● TASKS TO CARRY OUT
1. In the SKILL.md excerpt, which log levels are listed?
2. Please reproduce the part of the SKILL.md excerpt that opens with the words containing "The token savings" and closes with "at the bill.".
READING PASSAGE START
The SKILL.md file for this architecture doesn't describe how to fetch or parse data. It describes the phases, their order, their inputs and outputs, which phases invoke the model and why, and the checkpointing and logging conventions. It stays short enough that it doesn't meaningfully inflate context on every turn.

markdown
# SKILL: [skill-name]

## Purpose
One or two sentences. What this skill does and what it produces.

## Structure
- `scripts/` - Python scripts, one per phase
- `checkpoint.json` - Phase completion state and resume pointers
- `run.log` - Append-only structured log

## Phases

### phase_01_[name]
- **Input:** [source - API, file, prior phase output]
- **Output:** `scripts/data/[filename].json`
- **Notes:** [any relevant detail]

### phase_02_[name]
- **Input:** `scripts/data/[filename].json`
- **Output:** `scripts/data/[filename].json`
- **Notes:** [any relevant detail]

## Checkpointing Rules
- Each phase writes to `checkpoint.json` on completion with ISO 8601 timestamp
- Failed phases write partial progress including last successfully processed record index
- Entrypoint reads checkpoint before executing any phase and skips completed phases
- Re-running a completed skill is a no-op unless checkpoint is manually cleared

## Logging Rules
- All log entries: `TIMESTAMP [LEVEL] [phase-name] message`
- Timestamps are ISO 8601 UTC - levels: INFO, WARN, ERROR
- Log to `run.log` only - no print statements, no console output

## AI Call Guidelines
- Use AI when the task cannot be reduced to a rule
- Use Python when the task is mechanical
- Prompts contain only what the model needs for that specific call
- Parse and validate model output before writing to disk
- On malformed response: log error, write partial checkpoint, halt gracefully

## Resume Behavior
- Default behavior: check checkpoint first on any invocation
- Completed phases are skipped entirely
- Failed phases resume from `resume_from_record` index if present

Why It Matters

The token savings are the obvious headline but they're a means, not the end. What this architecture actually buys is reliability at scale, and the ability to run capable models without wincing at the bill.
READING PASSAGE END
RECORDS START
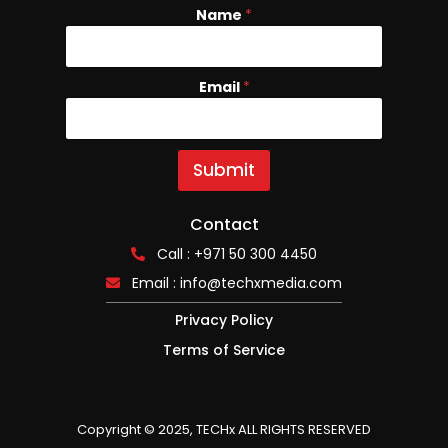
Name
*
Email
E
*
m
a
i
l
Submit
N
a
m
Contact
e
Call : +971 50 300 4450
Email :
info@techxmedia.com
Privacy Policy
Terms of Service
Copyright © 2025, TECHx ALL RIGHTS RESERVED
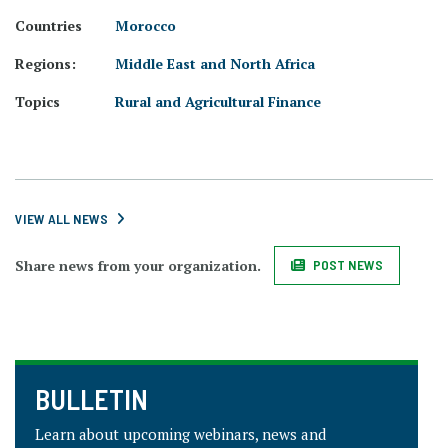
Countries
Morocco
Regions:
Middle East and North Africa
Topics
Rural and Agricultural Finance
VIEW ALL NEWS
Share news from your organization.
POST NEWS
BULLETIN
Learn about upcoming webinars, news and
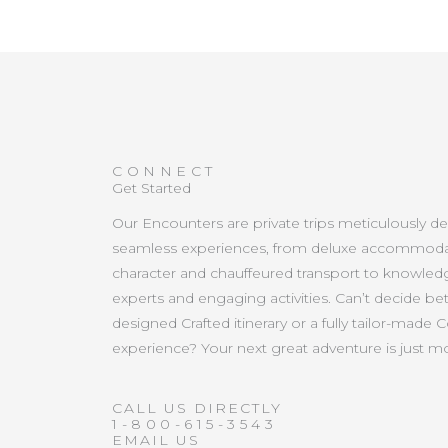
CONNECT
Get Started
Our Encounters are private trips meticulously d
seamless experiences, from deluxe accommoda
character and chauffeured transport to knowled
experts and engaging activities. Can’t decide b
designed Crafted itinerary or a fully tailor-made 
experience? Your next great adventure is just 
CALL US DIRECTLY
1-800-615-3543
EMAIL US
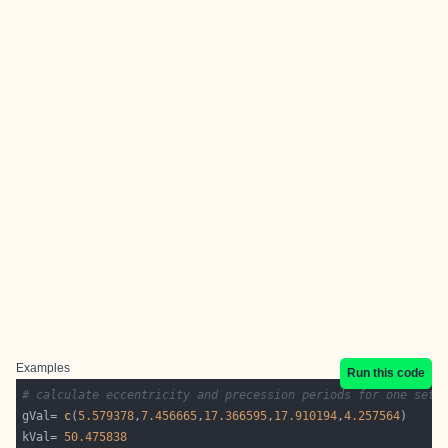
Examples
Run this code
# calculate eccentricity and precession periods for one set 
gVal= 
c
(
5.579378
,
7.456665
,
17.366595
,
17.910194
,
4.257564
kVal= 
50.475838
RECORDS END
● ANSWERS TO THE EXERCISES
1. INFO, WARN, and ERROR.

2.
The token savings are the obvious headline but they're a means, not the end. What this architecture actually buys is reliability at scale, and the ability to run capable models without wincing at the bill.